Recipe: Chicken Tortilla Soup
Now it’s officially stew season, and I’m bringing out all the winter recipes–potato leek soup, beef daube, bouillabaisse, Brunswick stew, and this recipe, chicken tortilla soup. It’s a flexible dish–you can tweak amounts with relative impunity, and cut the cooking time by two-thirds if you cook it on the stove. It also keeps well, actually tasting better the next day.
Keep in mind that there are many versions of tortilla soup–some recipes tell you to cook the chicken separately, and then ladle the broth on top of the chicken; some go for a thicker, more concentrated broth and fewer spices, adding lime juice for the necessary kick. Some are cream-based, and there are even vegan versions. My point is, play around with ingredients until you find the right fit.
Chicken Tortilla Soup
20-22 oz boneless, skinless chicken breast, cut into 1″ cubes
32 oz box of chicken broth
2 cans corn
1 (11 oz) can diced tomatoes
1 (10 oz) can diced tomatoes with green chiles (Rotel)
1 large onion, cut into wedges
2 garlic cloves, crushed
1 bay leaf
2 tsp cumin
1 tsp chili powder
1 tsp salt
1/8 tsp cayenne pepper
1/8 tsp black pepper
Place all ingredients in a crock pot. Turn on high, and cook 6 hours. Serve with tortilla chips and cilantro (other versions also suggest garnishing with avocado, lime, and/or cheese).
Recipe: Tomato Confit
Tomato confit, or roasted tomatoes, is a beloved classic. Versions abound, from Alain Ducasse’s to Emeril’s favorite, by Daniel Boulud.
The secret is in a) the quality of the ingredients, and b) the slow roasting. Roasting tomatoes does wonders for their flavor, simultaneously intensifying and softening it until, well, magic.
The following recipe is adapted from Simple to Spectacular, by Jean-Georges Vongerichten and Mark Bittman. Serves 4 to 6.

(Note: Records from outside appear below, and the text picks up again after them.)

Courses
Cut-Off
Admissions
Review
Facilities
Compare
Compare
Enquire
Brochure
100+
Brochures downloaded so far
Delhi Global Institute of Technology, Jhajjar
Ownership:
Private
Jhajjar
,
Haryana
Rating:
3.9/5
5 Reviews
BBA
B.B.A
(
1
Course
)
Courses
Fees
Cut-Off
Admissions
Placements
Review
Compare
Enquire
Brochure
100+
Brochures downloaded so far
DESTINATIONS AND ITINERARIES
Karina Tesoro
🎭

12 plum tomatoes, ripe but not mushy*
1/3 cup extra-virgin olive oil
6 garlic cloves, minced*
1 tbsp dried thyme*
1 1/3 tsp coarse salt*
1. Preheat oven to 275 degrees F.
2. Cut out tomato core and cut an X into the smooth end. Drop tomatoes in boiling water for about 15-20 seconds, or until the skin loosens, then transfer to a bowl of ice water. Peel tomatoes, cut in half lengthwise, then scoop out seeds and pulp.

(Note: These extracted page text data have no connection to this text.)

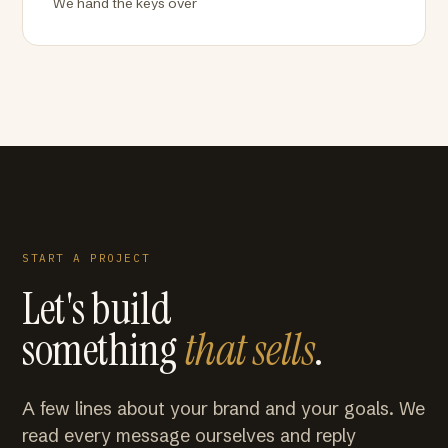
We hand the keys over
START A PROJECT
Let's build
something
that sells
.
A few lines about your brand and your goals. We
read every message ourselves and reply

3. Line a baking sheet with aluminum foil, and place tomatoes cut side down onto sheet. Cover tomatoes with olive oil, then sprinkle evenly with the garlic, thyme and salt.
4. Place in oven and cook for two hours or more, turning both the tomatoes and the baking sheet every 30 minutes. Serve with French bread.
*original recipe calls for 12 plum tomatoes OR 6 large tomatoes, 6 cloves of garlic, peeled and lightly crushed, 6 sprigs thyme, and 1 tsp coarse salt.